As I return to school this fall and see the faces of so many new students, freshmen to graduates, I notice that panicked look of “what have I gotten myself into?" and "what if I make mistakes? If I don’t cut it...” Fortunately, Eastman has an incredibly supportive system, a terrific orientation and appropriate stepping-stones to guide students to the appropriate tools and people. None-the-less, the fear, especially in such a competitive field, can be overwhelming. So, how do you put failure into perspective and move on?
In May of 2014, the art-focused entrepreneurial website Profitalist posted an article on just that.

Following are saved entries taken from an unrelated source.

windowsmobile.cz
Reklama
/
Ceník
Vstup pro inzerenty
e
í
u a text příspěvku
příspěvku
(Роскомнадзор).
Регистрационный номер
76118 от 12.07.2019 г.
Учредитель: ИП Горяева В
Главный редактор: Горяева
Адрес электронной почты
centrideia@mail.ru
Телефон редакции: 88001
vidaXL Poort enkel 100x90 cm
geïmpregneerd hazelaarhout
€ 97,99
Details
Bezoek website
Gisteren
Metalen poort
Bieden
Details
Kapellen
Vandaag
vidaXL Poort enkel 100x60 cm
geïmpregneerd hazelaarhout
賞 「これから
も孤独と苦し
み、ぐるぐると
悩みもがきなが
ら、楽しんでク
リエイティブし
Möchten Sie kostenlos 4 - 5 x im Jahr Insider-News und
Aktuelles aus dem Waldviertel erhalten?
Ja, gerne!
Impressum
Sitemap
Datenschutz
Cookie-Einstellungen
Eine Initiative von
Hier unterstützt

Olivia Gregory's How to Fail Forward, offers some insights and ideas on how to “turn individual failures into life lessons leading to future success.” I don’t think I’ve ever seen a more reasoned and helpful approach to putting failure into perspective - ”failure can be one of our greatest catalysts to success.”
"1. Acknowledge that failure is going to happen sometimes. This acknowledgement is not a justification for laziness or for giving up. But simply acknowledging that failure will occur at some point in our lives frees us to live with more abandon—an attitude that often leads to greater success in many ways.

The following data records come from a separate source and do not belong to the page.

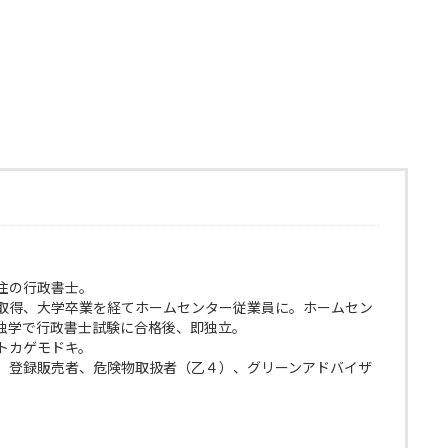
住の行政書士。
取得、大学卒業を経てホームセンター従業員に。ホームセン
独学で行政書士試験に合格後、即独立。
トカゲモドキ。
、登録販売者、危険物取扱者（乙４）、グリーンアドバイザ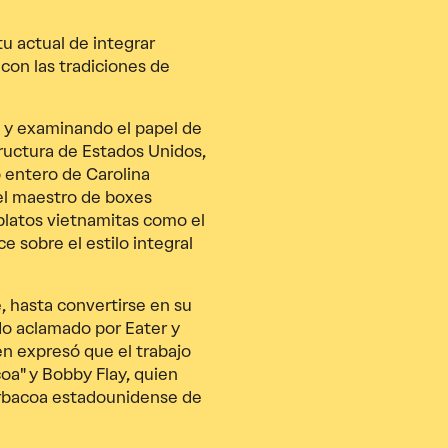
tu actual de integrar
con las tradiciones de
 y examinando el papel de
ructura de Estados Unidos,
 entero de Carolina
el maestro de boxes
platos vietnamitas como el
e sobre el estilo integral
 hasta convertirse en su
ido aclamado por Eater y
en expresó que el trabajo
coa" y Bobby Flay, quien
rbacoa estadounidense de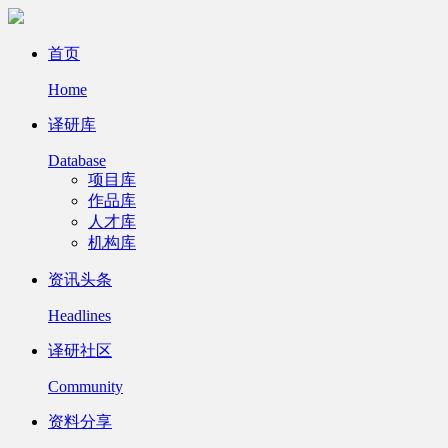
首页
Home
译研库
Database
项目库
作品库
人才库
机构库
资讯头条
Headlines
译研社区
Community
资料分享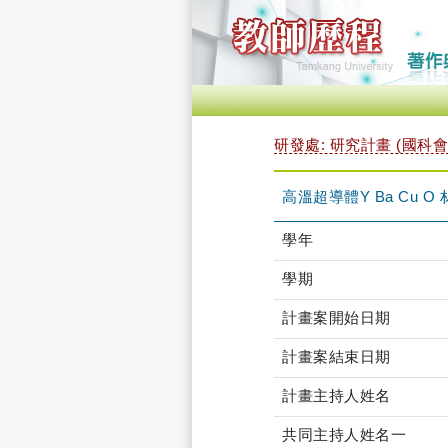
研發處: 研究計畫 (國科會
高溫超導體Y Ba Cu 
學年
學期
計畫案開始日期
計畫案結束日期
計畫主持人姓名
共同主持人姓名一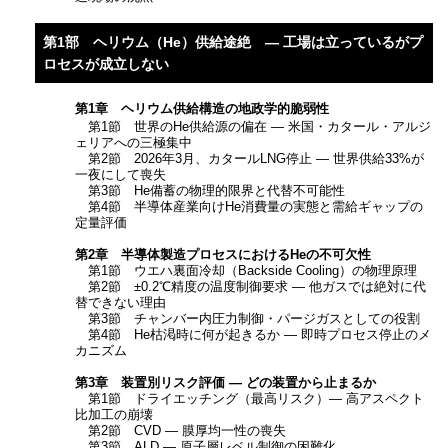
第1部 ヘリウム（He）供給途絶 ― 工場は立っているがプ
ロセスが成立しない
第1章 ヘリウム供給構造の地政学的脆弱性
第1節 世界のHe供給源の偏在 ― 米国・カタール・アルジ
ェリアへの三極集中
第2節 2026年3月、カタールLNG停止 ― 世界供給33%が
一夜にして喪失
第3節 He備蓄の物理的限界と代替不可能性
第4節 半導体産業向けHe消費量の実態と需給ギャップの
定量評価
第2章 半導体製造プロセスにおけるHeの不可欠性
第1節 ウエハ裏面冷却（Backside Cooling）の物理原理
第2節 ±0.2℃精度の温度制御要求 ― 他ガスでは絶対に代
替できない理由
第3節 チャンバー内圧力制御・パージガスとしての役割
第4節 He枯渇時に何が起きるか ― 即時プロセス停止のメ
カニズム
第3章 装置別リスク評価 ― どの装置から止まるか
第1節 ドライエッチング（最高リスク）― 高アスペクト
比加工の崩壊
第2節 CVD ― 膜厚均一性の喪失
第3節 ALD ― 原子層レベル制御の困難化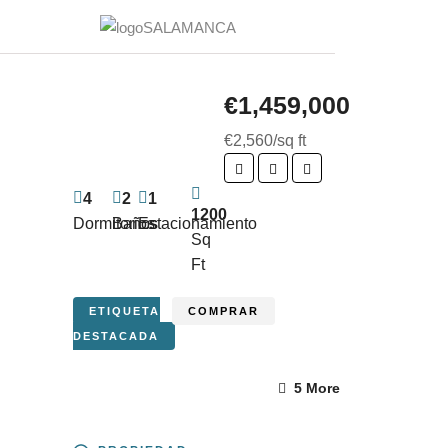
€1,459,000
€2,560/sq ft
4
2
1
1200
Dormitorios
Baños
Estacionamiento
Sq
Ft
ETIQUETA
COMPRAR
DESTACADA
5 More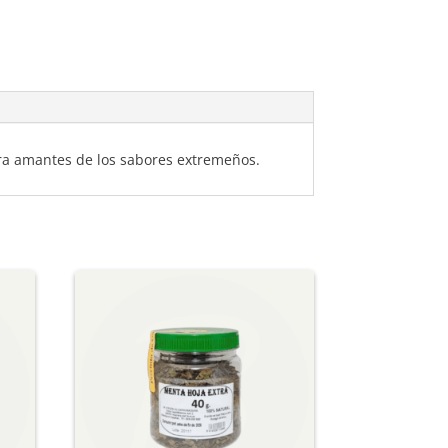
ara amantes de los sabores extremeños.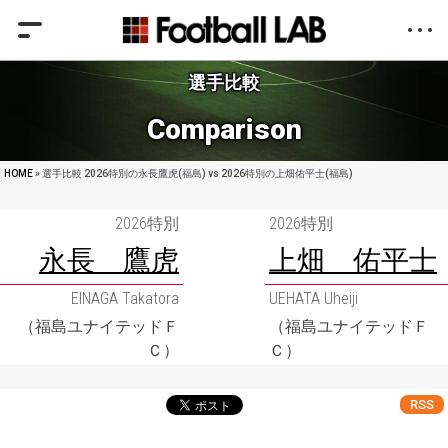
選手比較
Comparison
HOME
» 選手比較 2026特別の永長鷹虎(福島) vs 2026特別の上畑佑平士(福島)
2026特別
2026特別
永長 鷹虎
上畑 佑平士
EINAGA Takatora
UEHATA Uheiji
（福島ユナイテッドＦ
（福島ユナイテッドＦ
Ｃ）
Ｃ）
RSS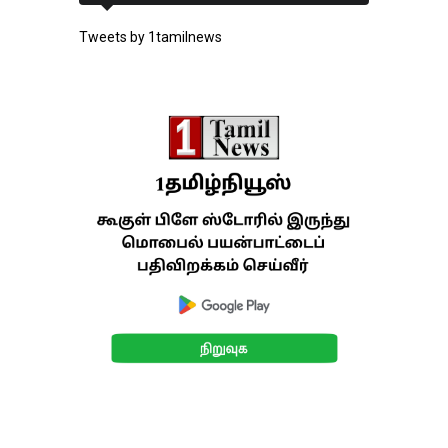
Tweets by 1tamilnews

2. Recognize that failure can be the best teacher. I know this from my own life, and I see it played out in the lives of my children. How do we best learn things? By experiencing them, of course. My son’s poor grades on a report card can urge him to do better (especially if I stay out of the way!) in the same way a failed business idea can prompt me to rethink how I want to do things in the future. Our own failures bring much, much more clarity to the situations we face than any amount of advice from someone else.

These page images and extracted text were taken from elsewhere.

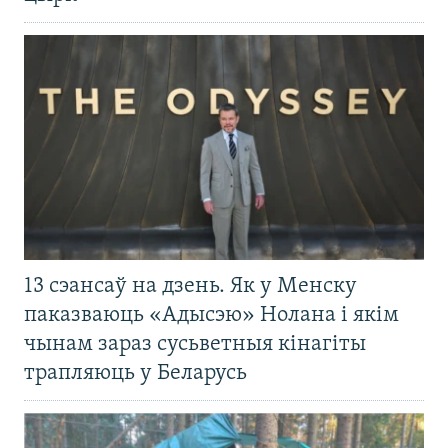
13 сэансаў на дзень. Як у Менску
паказваюць «Адысэю» Нолана і якім
чынам зараз сусьветныя кінагіты
трапляюць у Беларусь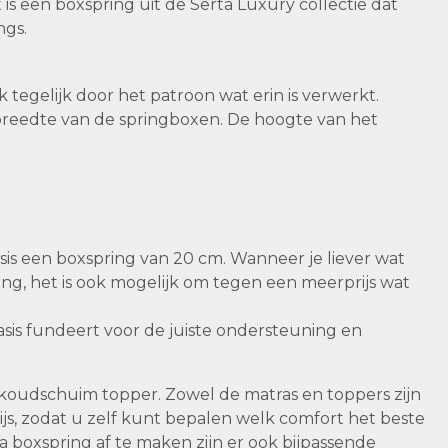
t is een boxspring uit de Serta Luxury collectie dat
ngs.
 tegelijk door het patroon wat erin is verwerkt.
 breedte van de springboxen. De hoogte van het
sis een boxspring van 20 cm. Wanneer je liever wat
ing, het is ook mogelijk om tegen een meerprijs wat
basis fundeert voor de juiste ondersteuning en
oudschuim topper. Zowel de matras en toppers zijn
js, zodat u zelf kunt bepalen welk comfort het beste
a boxspring af te maken zijn er ook bijpassende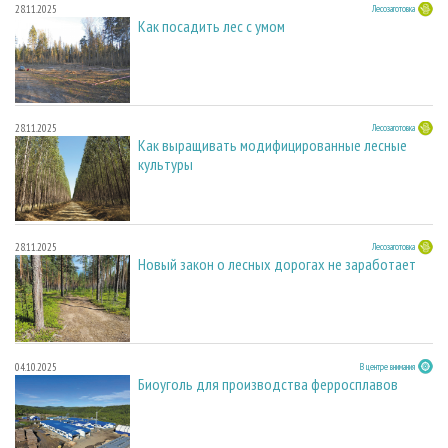
28.11.2025
Лесозаготовка
Как посадить лес с умом
28.11.2025
Лесозаготовка
Как выращивать модифицированные лесные
культуры
28.11.2025
Лесозаготовка
Новый закон о лесных дорогах не заработает
04.10.2025
В центре внимания
Биоуголь для производства ферросплавов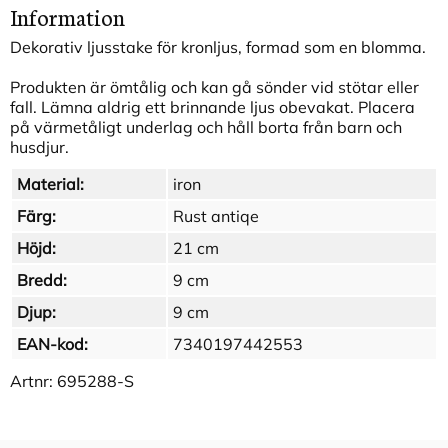
Information
Dekorativ ljusstake för kronljus, formad som en blomma.
Produkten är ömtålig och kan gå sönder vid stötar eller
fall. Lämna aldrig ett brinnande ljus obevakat. Placera
på värmetåligt underlag och håll borta från barn och
husdjur.
Material:
iron
Färg:
Rust antiqe
Höjd:
21 cm
Bredd:
9 cm
Djup:
9 cm
EAN-kod:
7340197442553
Artnr:
695288-S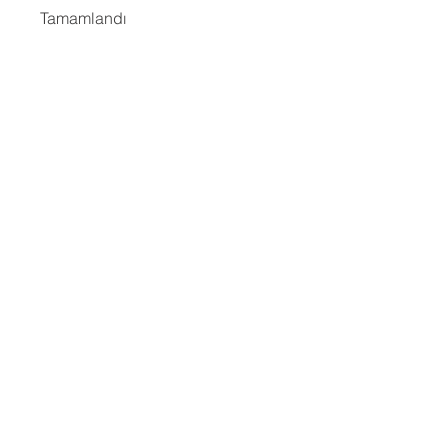
Tamamlandı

3. Believe that identity is not defined by failure. I believe this is one reason why I shied away from failure so much in my younger years. I falsely believed that, if I failed, I was then a FAILURE. This faulty logic did me much harm then and still haunts me today as an adult. Our identities as entrepreneurs are not defined by whether or not we succeed at particular tasks. Failure can teach us and guide us, but it cannot define us.
Making your mistakes work for you requires a shift in perspective, but it is a shift that is well worth the effort. Here are some questions you can ask yourself the next time you miss the mark:
What decisions led me to this moment?
Are there any things I would do differently, knowing what I know now?
How can I use this in the future to make my life better?
Embrace your failures. Sometimes they’re exactly what you need for success."
Now I don’t believe for a minute that these concepts will take the sting out, nothing will, but I do think they offer sound suggestions as to how to cope, put failure into perspective, and move forward. It is mindset that is crucial to the proverbial brushing yourself off and getting back on the horse again.